Class LocationTextExtractionStrategy

  • All Implemented Interfaces:
    RenderListener, TextExtractionStrategy

    public class LocationTextExtractionStrategy
    extends Object
    implements TextExtractionStrategy
    Development preview - this class (and all of the parser classes) are still experiencing heavy development, and are subject to change both behavior and interface.
    A text extraction renderer that keeps track of relative position of text on page The resultant text will be relatively consistent with the physical layout that most PDF files have on screen.
    This renderer keeps track of the orientation and distance (both perpendicular and parallel) to the unit vector of the orientation. Text is ordered by orientation, then perpendicular, then parallel distance.

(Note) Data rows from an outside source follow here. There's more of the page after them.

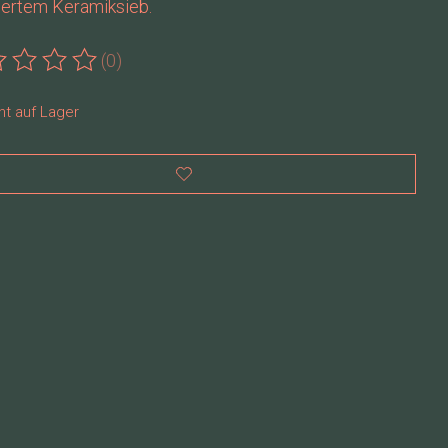
iertem Keramiksieb.
(0)
ewertung dieses Produkts ist
0
von 5
ht auf Lager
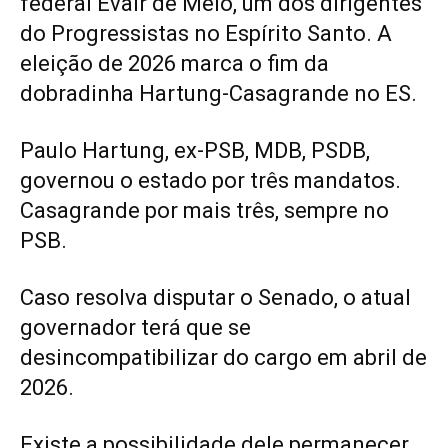
federal Evair de Melo, um dos dirigentes
do Progressistas no Espírito Santo. A
eleição de 2026 marca o fim da
dobradinha Hartung-Casagrande no ES.
Paulo Hartung, ex-PSB, MDB, PSDB,
governou o estado por três mandatos.
Casagrande por mais três, sempre no
PSB.
Caso resolva disputar o Senado, o atual
governador terá que se
desincompatibilizar do cargo em abril de
2026.
Existe a possibilidade dele permanecer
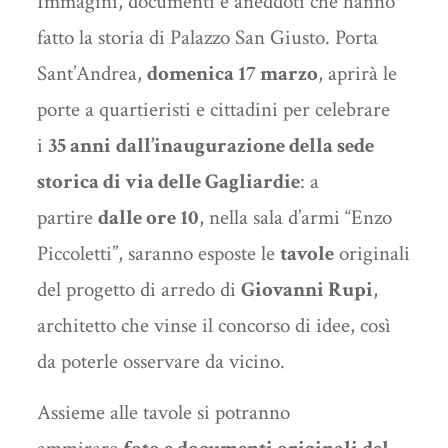
Immagini, documenti e aneddoti che hanno
fatto la storia di Palazzo San Giusto. Porta
Sant’Andrea,
domenica 17 marzo
, aprirà le
porte a quartieristi e cittadini per celebrare
i
35 anni
dall’inaugurazione della sede
storica di via delle Gagliardie
: a
partire
dalle ore 10
, nella sala d’armi “Enzo
Piccoletti”, saranno esposte le
tavole
originali
del progetto di arredo di
Giovanni Rupi
,
architetto che vinse il concorso di idee, così
da poterle osservare da vicino.
Assieme alle tavole si potranno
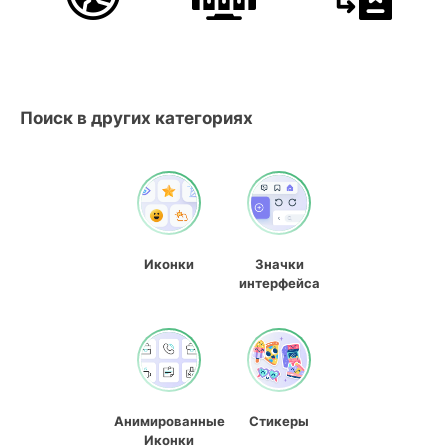
Поиск в других категориях
Иконки
Значки
интерфейса
Анимированные
Стикеры
Иконки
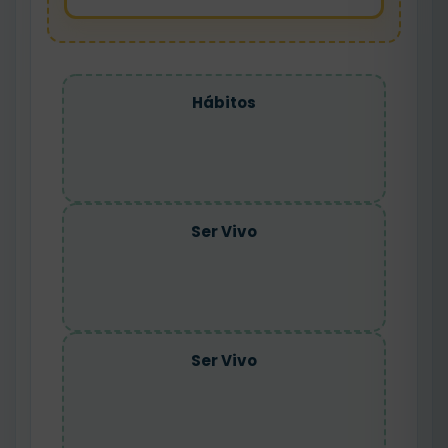
Hábitos
Ser Vivo
Ser Vivo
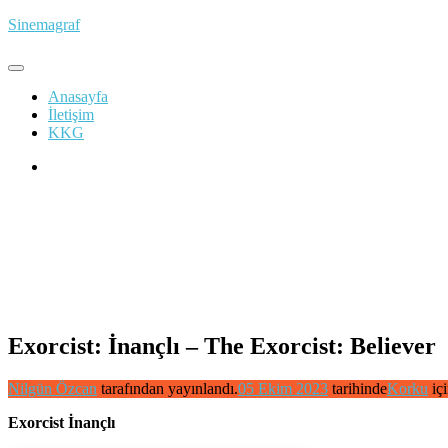
İçeriğe
Sinemagraf
atla
Anasayfa
İletişim
KKG
Exorcist: İnançlı – The Exorcist: Believer
Nilgün Özcan
tarafından yayınlandı.
05 Ekim 2023
tarihinde
Korku
iç
Exorcist İnançlı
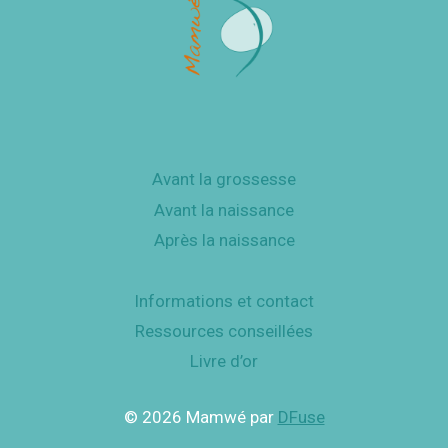
Avant la grossesse
Avant la naissance
Après la naissance
Informations et contact
Ressources conseillées
Livre d’or
© 2026 Mamwé par
DFuse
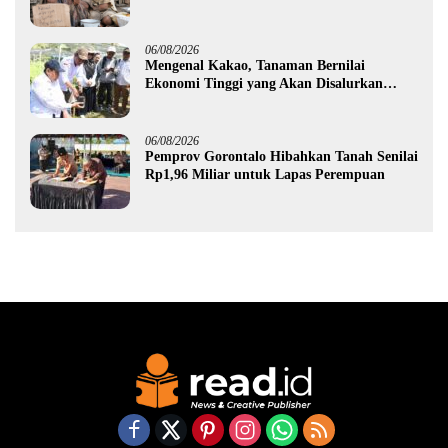
06/08/2026
Mengenal Kakao, Tanaman Bernilai
Ekonomi Tinggi yang Akan Disalurkan
Pemprov Gorontalo kepada Petani Boalemo
06/08/2026
Pemprov Gorontalo Hibahkan Tanah Senilai
Rp1,96 Miliar untuk Lapas Perempuan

Text with the same perpendicular distance, but different parallel distance is treated as being on the same line.
    This renderer also uses a simple strategy based on the font metrics to determine if a blank space should be inserted into the output.
    Since:
    5.0.2
    • Constructor Detail

      • LocationTextExtractionStrategy

        public LocationTextExtractionStrategy()
        Creates a new text extraction renderer.
      • LocationTextExtractionStrategy

        public LocationTextExtractionStrategy​(LocationTextExtractionStrategy.TextChunkLocationStrategy strat)
        Creates a new text extraction renderer, with a custom strategy for creating new TextChunkLocation objects based on the input of the TextRenderInfo.
        Parameters:
        strat - the custom strategy